▸ Activity
Check each line of the listing, and copy it if it contains the word "these".

▸ Record excerpts
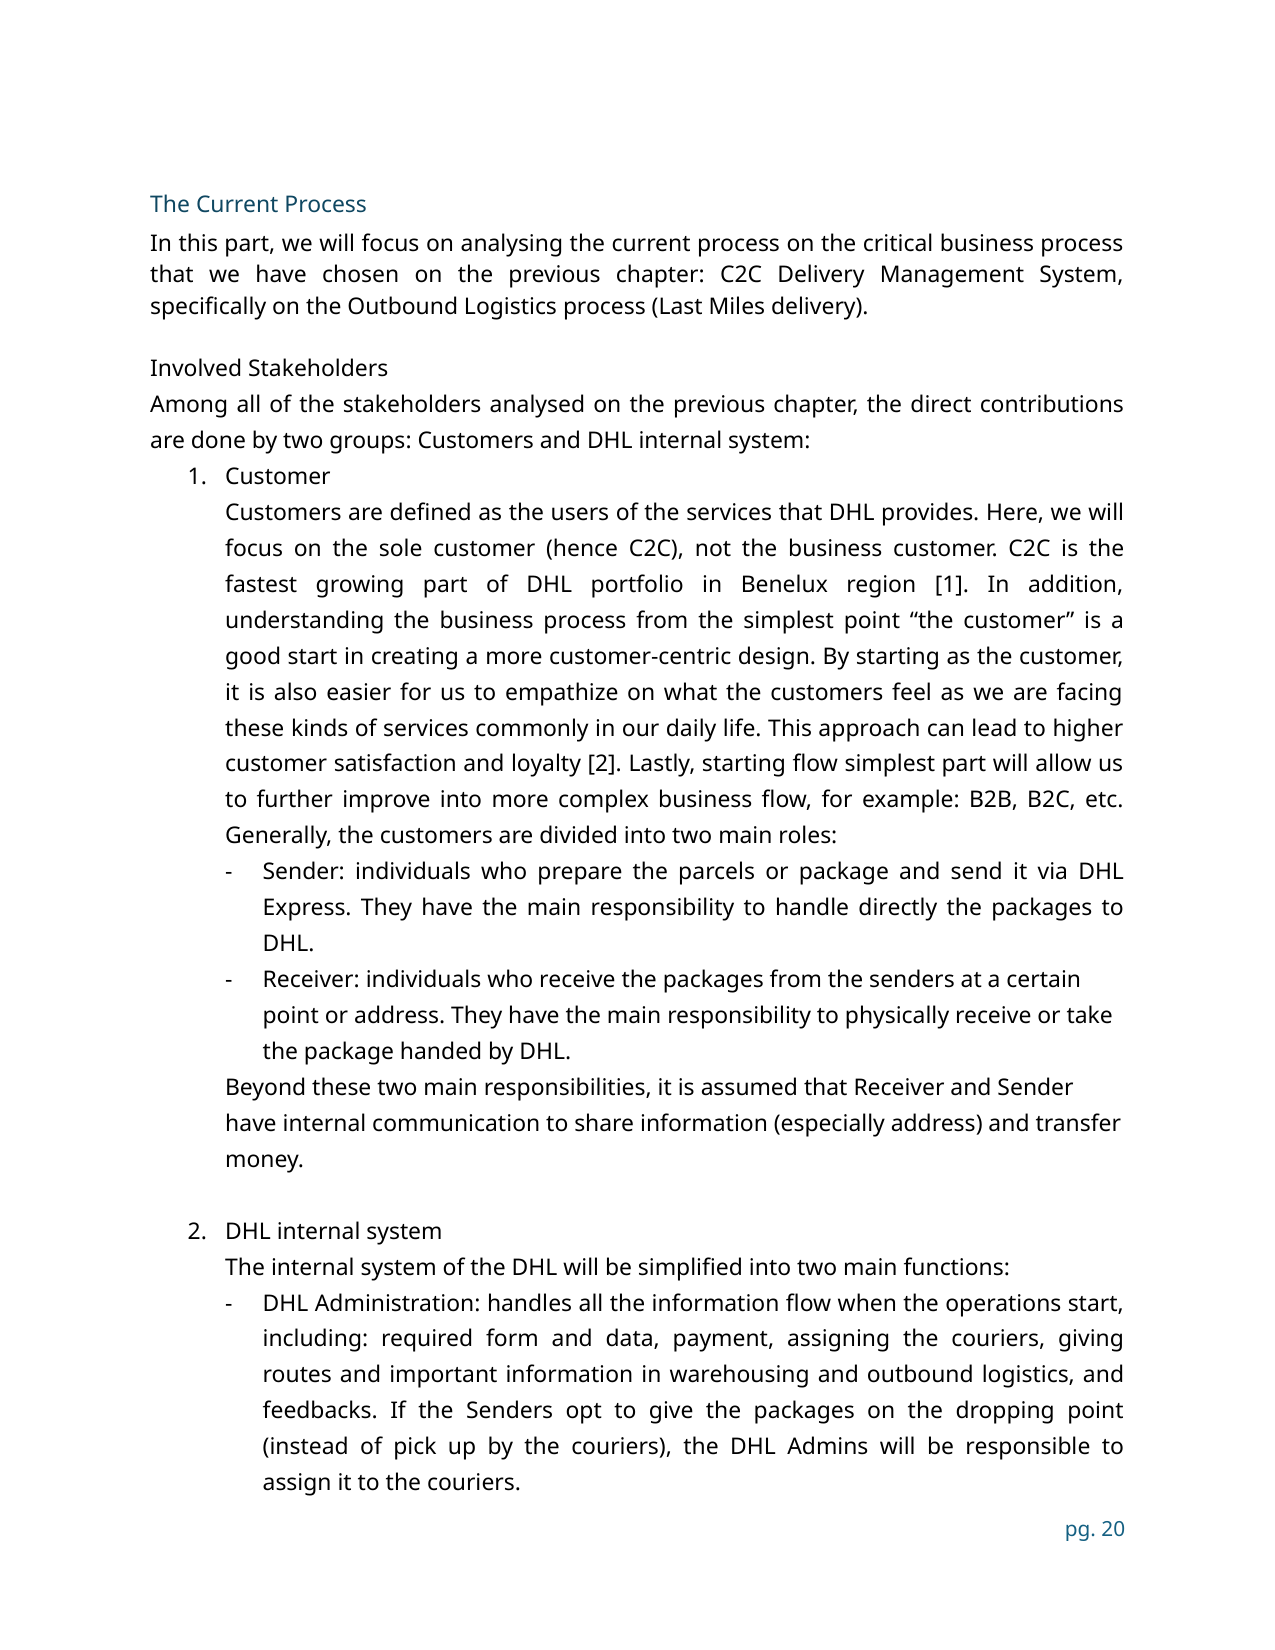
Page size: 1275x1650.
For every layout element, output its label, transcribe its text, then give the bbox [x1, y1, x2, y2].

list Sender: individuals who prepare the parcels or package and send it via DHL Express. They have the main responsibility to handle directly the packages to DHL. [225, 855, 1125, 958]
list Receiver: individuals who receive the packages from the senders at a certain point or address. They have the main responsibility to physically receive or take the package handed by DHL. [225, 963, 1125, 1066]
list DHL internal system [187, 1214, 1125, 1246]
list Customers are defined as the users of the services that DHL provides. Here, we will focus on the sole customer (hence C2C), not the business customer. C2C is the fastest growing part of DHL portfolio in Benelux region [1]. In addition, understanding the business process from the simplest point “the customer” is a good start in creating a more customer-centric design. By starting as the customer, it is also easier for us to empathize on what the customers feel as we are facing these kinds of services commonly in our daily life. This approach can lead to higher customer satisfaction and loyalty [2]. Lastly, starting flow simplest part will allow us to further improve into more complex business flow, for example: B2B, B2C, etc. Generally, the customers are divided into two main roles: [225, 496, 1125, 851]
list The internal system of the DHL will be simplified into two main functions: [225, 1251, 1125, 1282]
list DHL Administration: handles all the information flow when the operations start, including: required form and data, payment, assigning the couriers, giving routes and important information in warehousing and outbound logistics, and feedbacks. If the Senders opt to give the packages on the dropping point (instead of pick up by the couriers), the DHL Admins will be responsible to assign it to the couriers. [225, 1286, 1125, 1497]
list Customer [187, 460, 1125, 491]
text In this part, we will focus on analysing the current process on the critical business process that we have chosen on the previous chapter: C2C Delivery Management System, specifically on the Outbound Logistics process (Last Miles delivery). [150, 227, 1125, 321]
text Beyond these two main responsibilities, it is assumed that Receiver and Sender have internal communication to share information (especially address) and transfer money. [225, 1071, 1125, 1174]
subtitle The Current Process [150, 187, 1125, 219]
text Among all of the stakeholders analysed on the previous chapter, the direct contributions are done by two groups: Customers and DHL internal system: [150, 388, 1125, 455]
text Involved Stakeholders [150, 352, 1125, 383]
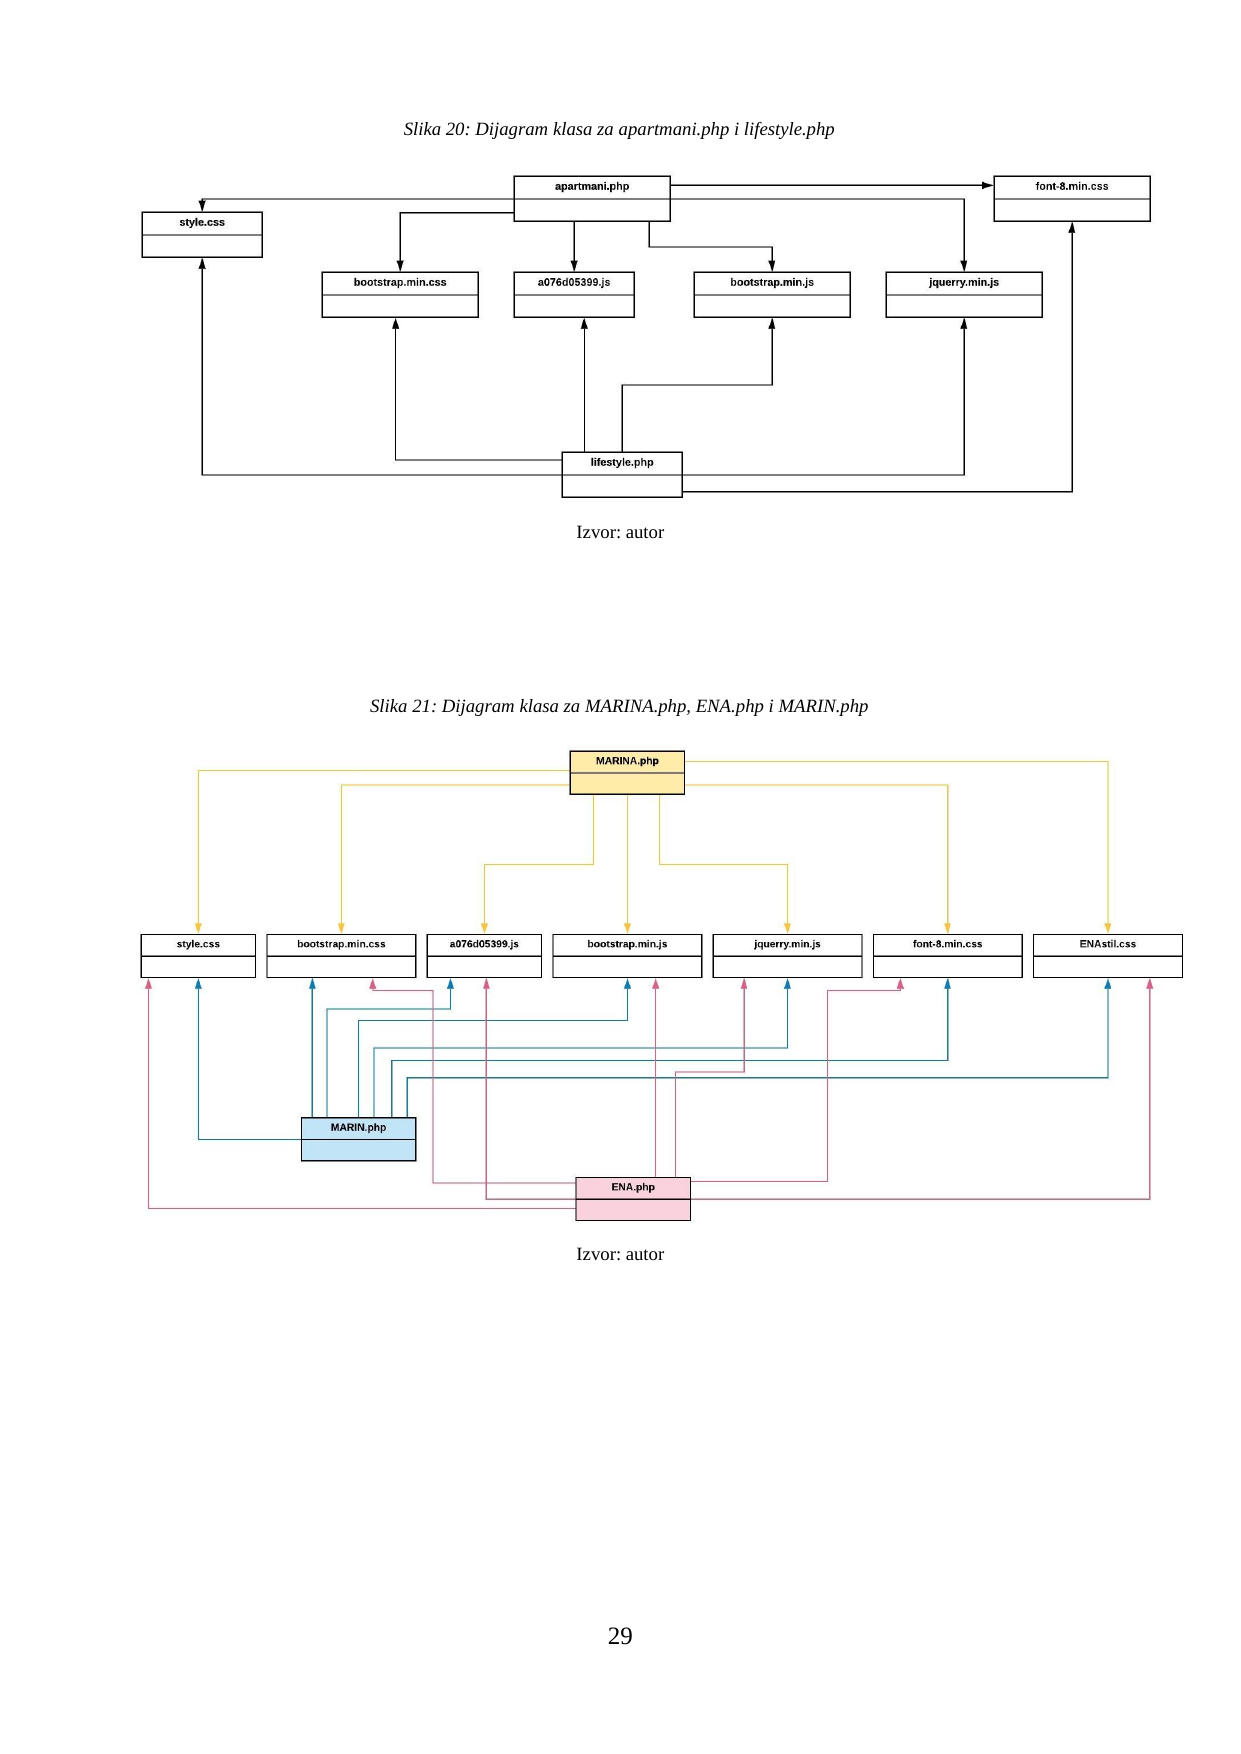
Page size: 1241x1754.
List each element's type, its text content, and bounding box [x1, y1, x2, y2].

▸ Your solution
list Customers are defined as the users of the services that DHL provides. Here, we will focus on the sole customer (hence C2C), not the business customer. C2C is the fastest growing part of DHL portfolio in Benelux region [1]. In addition, understanding the business process from the simplest point “the customer” is a good start in creating a more customer-centric design. By starting as the customer, it is also easier for us to empathize on what the customers feel as we are facing these kinds of services commonly in our daily life. This approach can lead to higher customer satisfaction and loyalty [2]. Lastly, starting flow simplest part will allow us to further improve into more complex business flow, for example: B2B, B2C, etc. Generally, the customers are divided into two main roles: [225, 496, 1125, 851]
text Beyond these two main responsibilities, it is assumed that Receiver and Sender have internal communication to share information (especially address) and transfer money. [225, 1071, 1125, 1174]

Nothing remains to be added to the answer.